◆ Task list:
a. In the weight-loss chat, how long did the 5km outdoor run take?
b. From the weight-loss chat, list every food eaten at the 11am second breakfast.

── Source text ──

I'm not expecting a loss but Im gonna get back to Friday weigh ins! Chat in the morning
Hey Sarah I've really been trying hard to prove to myself I can do it and it's really hard - takes a lot of dedication!! 4 down and six to go! I'm glad your getting back to your Friday weigh-ins - it's good to stay accountable at the same time each week. I love that you stopped yourself from grabing another granola bar too!! Good work!
BTW Lisa, I started a strength training class and we had to do burpees with a bosu and I was dyin after like 5 how do you do so many! You are so tough, I hope I am as strong as you in a few months!
You will for sure get there Shawna! when I first started I could barely do one but now that I do them three times a week for the past couple months I can do way more and my form is way better too! Keep it up and thanks for calling my tough, lol - I love the sounds of that!
Ok so before I go into a rant I had a perfect day yesterday!! here's how it looked:
Exercise - 4 min warmup on treadmill, stretch, 5km run outside 31min, stretch
B#1 8am- 1 hb egg & 2 hb egg whites w hot chilly sauce sprinkled on (3)
B#2 11am - ff yogurt, all bran buds & 1/2 cup fresh blueberries (3)
Snack - mint gree tea
L 1:15pm - big veggie salad - w green onions, green grapes, radish, orange pepper, cucumber, black olives, tomato, chick peas, cheddar cheese w ff dressing (4)

───
── Recorded information ──

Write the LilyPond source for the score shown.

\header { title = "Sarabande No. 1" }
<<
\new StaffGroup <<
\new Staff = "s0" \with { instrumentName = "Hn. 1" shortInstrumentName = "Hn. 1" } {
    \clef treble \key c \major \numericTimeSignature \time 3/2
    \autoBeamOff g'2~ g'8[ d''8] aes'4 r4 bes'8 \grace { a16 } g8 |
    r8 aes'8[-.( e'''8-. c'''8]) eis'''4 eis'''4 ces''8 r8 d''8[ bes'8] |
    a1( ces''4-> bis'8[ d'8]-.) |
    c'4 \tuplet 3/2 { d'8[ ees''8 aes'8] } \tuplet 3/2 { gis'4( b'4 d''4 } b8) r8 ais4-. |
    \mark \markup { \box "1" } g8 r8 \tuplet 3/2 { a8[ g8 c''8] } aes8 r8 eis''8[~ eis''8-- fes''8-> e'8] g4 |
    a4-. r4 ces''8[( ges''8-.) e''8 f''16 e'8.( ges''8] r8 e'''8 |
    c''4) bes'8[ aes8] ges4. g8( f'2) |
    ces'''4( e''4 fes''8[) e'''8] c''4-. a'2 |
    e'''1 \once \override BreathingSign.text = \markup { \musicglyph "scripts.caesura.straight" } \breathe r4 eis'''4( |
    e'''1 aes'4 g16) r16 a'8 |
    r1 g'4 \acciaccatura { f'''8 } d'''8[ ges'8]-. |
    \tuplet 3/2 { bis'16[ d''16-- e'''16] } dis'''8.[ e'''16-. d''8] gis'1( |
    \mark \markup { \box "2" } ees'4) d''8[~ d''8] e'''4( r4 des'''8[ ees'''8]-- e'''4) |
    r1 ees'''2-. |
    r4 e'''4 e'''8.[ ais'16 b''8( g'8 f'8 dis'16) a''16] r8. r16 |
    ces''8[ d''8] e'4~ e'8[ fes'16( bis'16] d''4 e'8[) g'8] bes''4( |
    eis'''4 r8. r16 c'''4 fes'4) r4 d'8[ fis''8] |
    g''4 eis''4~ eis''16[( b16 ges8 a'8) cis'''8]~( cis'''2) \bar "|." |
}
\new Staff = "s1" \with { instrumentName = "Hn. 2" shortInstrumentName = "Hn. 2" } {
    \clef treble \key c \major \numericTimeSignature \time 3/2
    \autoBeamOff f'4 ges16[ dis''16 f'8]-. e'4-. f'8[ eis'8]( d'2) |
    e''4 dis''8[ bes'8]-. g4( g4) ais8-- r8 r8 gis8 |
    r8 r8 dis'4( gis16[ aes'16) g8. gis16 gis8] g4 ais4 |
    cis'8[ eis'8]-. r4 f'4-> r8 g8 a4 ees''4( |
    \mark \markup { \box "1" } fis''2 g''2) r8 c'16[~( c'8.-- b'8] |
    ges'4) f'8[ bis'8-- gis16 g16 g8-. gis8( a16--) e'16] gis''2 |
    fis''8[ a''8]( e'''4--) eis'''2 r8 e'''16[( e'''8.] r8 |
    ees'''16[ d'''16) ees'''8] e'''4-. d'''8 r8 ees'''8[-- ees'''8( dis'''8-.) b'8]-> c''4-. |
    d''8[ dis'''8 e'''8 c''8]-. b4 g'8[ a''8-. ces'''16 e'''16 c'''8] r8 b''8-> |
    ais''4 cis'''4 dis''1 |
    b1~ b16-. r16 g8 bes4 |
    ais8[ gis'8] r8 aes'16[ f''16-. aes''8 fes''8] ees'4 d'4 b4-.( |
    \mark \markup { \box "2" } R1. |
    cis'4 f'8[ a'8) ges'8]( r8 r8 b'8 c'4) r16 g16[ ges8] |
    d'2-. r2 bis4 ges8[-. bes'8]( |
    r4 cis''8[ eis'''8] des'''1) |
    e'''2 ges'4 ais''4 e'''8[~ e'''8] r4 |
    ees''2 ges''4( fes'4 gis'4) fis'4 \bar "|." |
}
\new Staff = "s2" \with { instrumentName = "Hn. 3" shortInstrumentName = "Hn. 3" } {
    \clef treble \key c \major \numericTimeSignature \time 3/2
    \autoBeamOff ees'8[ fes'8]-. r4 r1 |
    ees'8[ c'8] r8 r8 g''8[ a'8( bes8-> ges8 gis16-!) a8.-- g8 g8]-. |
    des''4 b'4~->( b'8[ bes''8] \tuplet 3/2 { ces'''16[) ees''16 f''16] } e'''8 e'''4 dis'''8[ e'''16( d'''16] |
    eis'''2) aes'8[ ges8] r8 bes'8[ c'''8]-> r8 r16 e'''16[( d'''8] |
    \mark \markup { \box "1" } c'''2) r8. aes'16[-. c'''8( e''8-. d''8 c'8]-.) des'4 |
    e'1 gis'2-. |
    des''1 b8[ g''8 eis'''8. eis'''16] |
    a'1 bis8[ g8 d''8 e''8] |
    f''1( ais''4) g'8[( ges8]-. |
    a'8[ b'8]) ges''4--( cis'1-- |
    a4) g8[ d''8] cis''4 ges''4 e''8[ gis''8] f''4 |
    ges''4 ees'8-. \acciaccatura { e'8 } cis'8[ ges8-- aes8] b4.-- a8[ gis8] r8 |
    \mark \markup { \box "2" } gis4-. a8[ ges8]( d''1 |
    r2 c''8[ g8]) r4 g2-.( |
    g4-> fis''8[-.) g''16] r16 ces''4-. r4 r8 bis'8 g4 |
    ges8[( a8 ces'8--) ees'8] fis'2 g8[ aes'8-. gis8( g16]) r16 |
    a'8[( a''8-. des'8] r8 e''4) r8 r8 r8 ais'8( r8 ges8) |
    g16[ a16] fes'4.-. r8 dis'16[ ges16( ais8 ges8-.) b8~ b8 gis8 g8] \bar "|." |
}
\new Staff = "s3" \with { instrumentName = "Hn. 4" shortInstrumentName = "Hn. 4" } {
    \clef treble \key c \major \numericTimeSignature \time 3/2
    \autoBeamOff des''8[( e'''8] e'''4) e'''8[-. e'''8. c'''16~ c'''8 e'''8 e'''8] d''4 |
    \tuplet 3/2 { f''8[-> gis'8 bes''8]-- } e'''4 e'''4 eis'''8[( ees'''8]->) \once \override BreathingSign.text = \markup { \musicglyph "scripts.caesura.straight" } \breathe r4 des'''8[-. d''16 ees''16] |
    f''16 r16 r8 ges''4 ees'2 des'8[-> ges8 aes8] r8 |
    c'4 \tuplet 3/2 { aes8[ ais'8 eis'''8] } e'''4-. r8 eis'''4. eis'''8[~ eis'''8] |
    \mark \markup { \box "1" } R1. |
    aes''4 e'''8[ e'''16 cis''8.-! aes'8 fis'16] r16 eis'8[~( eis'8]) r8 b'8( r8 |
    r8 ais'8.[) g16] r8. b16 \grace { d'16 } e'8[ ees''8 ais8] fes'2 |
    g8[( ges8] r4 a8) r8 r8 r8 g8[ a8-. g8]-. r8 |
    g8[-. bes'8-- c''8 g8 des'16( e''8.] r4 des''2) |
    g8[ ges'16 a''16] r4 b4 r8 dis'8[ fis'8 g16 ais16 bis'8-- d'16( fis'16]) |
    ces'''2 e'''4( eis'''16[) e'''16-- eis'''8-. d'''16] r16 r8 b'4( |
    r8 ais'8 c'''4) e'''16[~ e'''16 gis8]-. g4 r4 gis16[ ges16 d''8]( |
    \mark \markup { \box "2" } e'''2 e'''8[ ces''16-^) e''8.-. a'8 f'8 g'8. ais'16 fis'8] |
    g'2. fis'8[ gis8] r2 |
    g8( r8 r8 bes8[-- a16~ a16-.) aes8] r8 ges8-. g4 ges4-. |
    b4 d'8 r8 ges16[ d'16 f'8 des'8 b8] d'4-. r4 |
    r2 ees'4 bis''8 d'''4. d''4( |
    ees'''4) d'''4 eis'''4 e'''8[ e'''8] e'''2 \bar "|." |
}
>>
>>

───

◆ Solutions per task:
a. 31 minutes

b. ff yogurt, all bran buds, 1/2 cup fresh blueberries